This tattered object is Bobby Bear. He can perhaps be seen as an emblem of the few who survived the crashes on Black Thursday but were seriously injured.
He was the childhood toy of Joe Mack, of the Thackway crew, 97 Squadron, and sometime in the late 40s or early 50s Joe’s devoted mother Kathleen made him an RAF uniform of sorts together with a row of Joe’s medal ribbons. The yellow stripe on Bobby Bear’s left sleeve is a wound stripe, reflecting the serious injuries suffered by Joe in the Thackway crash in the early hours of the morning of 17 December 1943.
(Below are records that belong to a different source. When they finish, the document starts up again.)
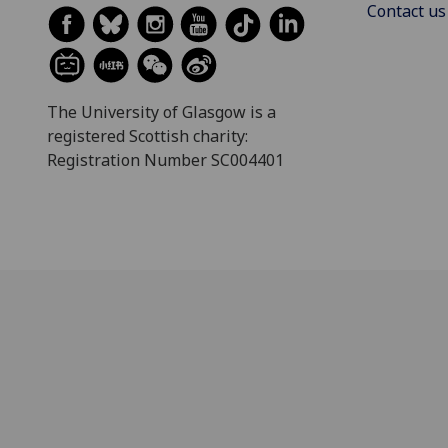
Contact us
The University of Glasgow is a
registered Scottish charity:
Registration Number SC004401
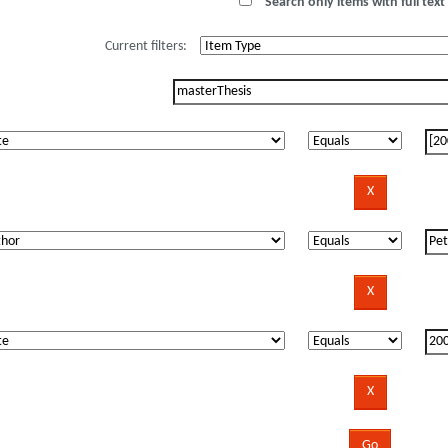
Search only items with full text 
Current filters:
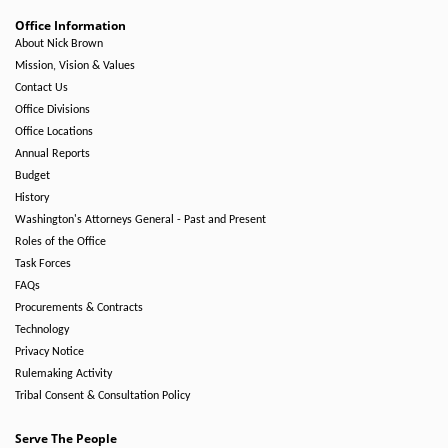
Office Information
About Nick Brown
Mission, Vision & Values
Contact Us
Office Divisions
Office Locations
Annual Reports
Budget
History
Washington's Attorneys General - Past and Present
Roles of the Office
Task Forces
FAQs
Procurements & Contracts
Technology
Privacy Notice
Rulemaking Activity
Tribal Consent & Consultation Policy
Serve The People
Bobby Bear can currently be seen at the Pathfinder Collection at RAF Wyton as part of the Black Thursday display.

In 1944 the Mack family contributed a new font cover to their local church, Christ Church at Radlett, in gratitude for Joe’s survival. All that survives of this now is the handsome drawing in the Hertfordshire records office. In the sixties, the vicar took a dislike to it and had it removed to the lumber shed, where it was eaten by woodworm and eventually burnt.

Joe never fully recovered from the crash and in the last years of his life suffered serious problems from his badly healed leg as well as from traumatic memories.
He can be seen below as a very young man in the summer of 1944, recovering from the loss of all his crew and coming to terms with his own miraculous survival. The Pathfinder badge can be seen on his breast pocket.